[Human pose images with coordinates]
--- START ---

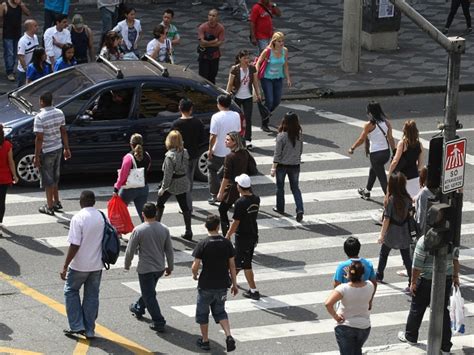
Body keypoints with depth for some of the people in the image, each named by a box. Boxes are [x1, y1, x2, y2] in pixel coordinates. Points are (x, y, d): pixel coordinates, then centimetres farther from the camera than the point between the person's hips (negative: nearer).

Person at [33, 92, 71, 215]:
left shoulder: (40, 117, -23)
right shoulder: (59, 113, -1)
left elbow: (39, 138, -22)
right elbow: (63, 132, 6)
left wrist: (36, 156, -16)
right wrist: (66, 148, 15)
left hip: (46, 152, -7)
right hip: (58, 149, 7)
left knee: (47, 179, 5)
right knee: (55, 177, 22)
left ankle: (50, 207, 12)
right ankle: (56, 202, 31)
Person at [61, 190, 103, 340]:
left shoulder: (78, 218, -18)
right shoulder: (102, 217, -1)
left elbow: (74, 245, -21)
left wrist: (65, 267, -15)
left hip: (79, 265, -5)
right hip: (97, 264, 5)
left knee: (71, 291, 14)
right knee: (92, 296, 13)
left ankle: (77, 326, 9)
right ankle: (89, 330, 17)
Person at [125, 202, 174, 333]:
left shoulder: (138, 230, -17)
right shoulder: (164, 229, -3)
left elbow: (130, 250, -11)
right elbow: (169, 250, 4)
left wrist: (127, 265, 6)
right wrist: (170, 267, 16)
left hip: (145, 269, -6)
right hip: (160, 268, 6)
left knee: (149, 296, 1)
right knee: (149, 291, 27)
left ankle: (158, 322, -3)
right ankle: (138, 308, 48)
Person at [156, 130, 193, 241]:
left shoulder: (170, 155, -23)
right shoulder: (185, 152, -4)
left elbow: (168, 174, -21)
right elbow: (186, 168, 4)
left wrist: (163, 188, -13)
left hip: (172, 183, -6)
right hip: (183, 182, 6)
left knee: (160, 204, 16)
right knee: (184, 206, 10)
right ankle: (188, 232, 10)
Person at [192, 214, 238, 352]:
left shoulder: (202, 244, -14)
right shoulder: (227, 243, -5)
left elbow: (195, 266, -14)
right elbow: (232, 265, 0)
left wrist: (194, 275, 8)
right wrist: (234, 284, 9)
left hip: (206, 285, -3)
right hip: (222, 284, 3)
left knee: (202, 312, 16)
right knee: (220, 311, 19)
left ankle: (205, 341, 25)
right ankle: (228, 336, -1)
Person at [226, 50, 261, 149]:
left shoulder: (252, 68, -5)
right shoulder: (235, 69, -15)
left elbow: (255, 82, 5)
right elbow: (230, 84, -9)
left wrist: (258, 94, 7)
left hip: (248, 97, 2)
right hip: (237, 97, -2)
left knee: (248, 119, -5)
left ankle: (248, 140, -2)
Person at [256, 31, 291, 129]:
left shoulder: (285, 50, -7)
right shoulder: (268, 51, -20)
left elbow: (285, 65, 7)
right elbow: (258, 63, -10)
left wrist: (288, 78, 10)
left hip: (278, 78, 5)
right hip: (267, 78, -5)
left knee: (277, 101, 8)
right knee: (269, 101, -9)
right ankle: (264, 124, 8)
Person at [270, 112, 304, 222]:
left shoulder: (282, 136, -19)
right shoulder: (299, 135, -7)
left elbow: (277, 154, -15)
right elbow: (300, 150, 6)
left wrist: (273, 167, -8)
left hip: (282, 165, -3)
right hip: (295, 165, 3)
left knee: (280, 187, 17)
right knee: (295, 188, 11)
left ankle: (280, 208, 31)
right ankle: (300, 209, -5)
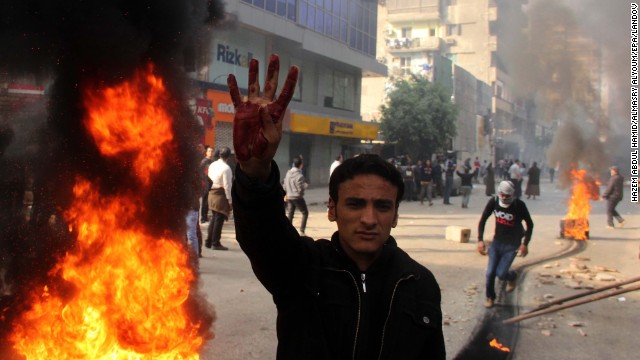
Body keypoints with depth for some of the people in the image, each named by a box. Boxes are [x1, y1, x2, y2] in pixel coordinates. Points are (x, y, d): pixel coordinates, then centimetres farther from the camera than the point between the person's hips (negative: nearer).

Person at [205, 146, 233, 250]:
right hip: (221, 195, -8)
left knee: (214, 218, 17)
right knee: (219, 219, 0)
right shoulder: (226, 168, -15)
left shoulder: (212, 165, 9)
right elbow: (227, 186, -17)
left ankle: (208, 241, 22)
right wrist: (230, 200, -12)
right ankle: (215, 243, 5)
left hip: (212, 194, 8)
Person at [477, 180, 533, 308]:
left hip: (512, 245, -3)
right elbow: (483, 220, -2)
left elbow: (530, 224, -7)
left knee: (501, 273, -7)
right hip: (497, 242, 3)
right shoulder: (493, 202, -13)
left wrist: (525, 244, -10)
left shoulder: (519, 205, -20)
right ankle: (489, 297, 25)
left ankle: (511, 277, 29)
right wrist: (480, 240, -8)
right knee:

--- END ---

▶ **TO DO**
Nothing but the lines above, starting at the line that contains "left wrist: (127, 265, 6)" and ending at the line that contains "right elbow: (227, 186, -17)", should be given again, exactly and without the pictures.

▶ **RESULT OF THE TASK**
left wrist: (127, 265, 6)
right wrist: (170, 267, 16)
left hip: (145, 269, -6)
right hip: (160, 268, 6)
left knee: (149, 296, 1)
right knee: (149, 291, 27)
left ankle: (158, 322, -3)
right ankle: (138, 308, 48)
Person at [156, 130, 193, 241]:
left shoulder: (170, 155, -23)
right shoulder: (185, 152, -4)
left elbow: (168, 174, -21)
right elbow: (186, 168, 4)
left wrist: (163, 188, -13)
left hip: (172, 183, -6)
right hip: (183, 182, 6)
left knee: (160, 204, 16)
right knee: (184, 206, 10)
right ankle: (188, 232, 10)
Person at [192, 214, 238, 352]:
left shoulder: (202, 244, -14)
right shoulder: (227, 243, -5)
left elbow: (195, 266, -14)
right elbow: (232, 265, 0)
left wrist: (194, 275, 8)
right wrist: (234, 284, 9)
left hip: (206, 285, -3)
right hip: (222, 284, 3)
left knee: (202, 312, 16)
right knee: (220, 311, 19)
left ankle: (205, 341, 25)
right ankle: (228, 336, -1)
Person at [226, 50, 261, 149]:
left shoulder: (252, 68, -5)
right shoulder: (235, 69, -15)
left elbow: (255, 82, 5)
right elbow: (230, 84, -9)
left wrist: (258, 94, 7)
left hip: (248, 97, 2)
right hip: (237, 97, -2)
left knee: (248, 119, -5)
left ankle: (248, 140, -2)
Person at [256, 31, 291, 129]:
left shoulder: (285, 50, -7)
right shoulder: (268, 51, -20)
left elbow: (285, 65, 7)
right elbow: (258, 63, -10)
left wrist: (288, 78, 10)
left hip: (278, 78, 5)
right hip: (267, 78, -5)
left knee: (277, 101, 8)
right knee: (269, 101, -9)
right ankle: (264, 124, 8)
Person at [270, 112, 304, 222]:
left shoulder: (282, 136, -19)
right shoulder: (299, 135, -7)
left elbow: (277, 154, -15)
right elbow: (300, 150, 6)
left wrist: (273, 167, -8)
left hip: (282, 165, -3)
right hip: (295, 165, 3)
left knee: (280, 187, 17)
right knee: (295, 188, 11)
left ankle: (280, 208, 31)
right ankle: (300, 209, -5)
Body keypoints with depth for some of the people in the image, each named by a box. Boxes are [x1, y1, x2, y2] in pixel coordinates. Points are (x, y, d): pixel coordinates, then centimetres farther from the camera than the point between the person's hips (negative: nearer).

Person at [205, 146, 233, 250]:
right hip: (221, 195, -8)
left knee: (214, 218, 17)
right knee: (219, 219, 0)
right shoulder: (226, 168, -15)
left shoulder: (212, 165, 9)
right elbow: (227, 186, -17)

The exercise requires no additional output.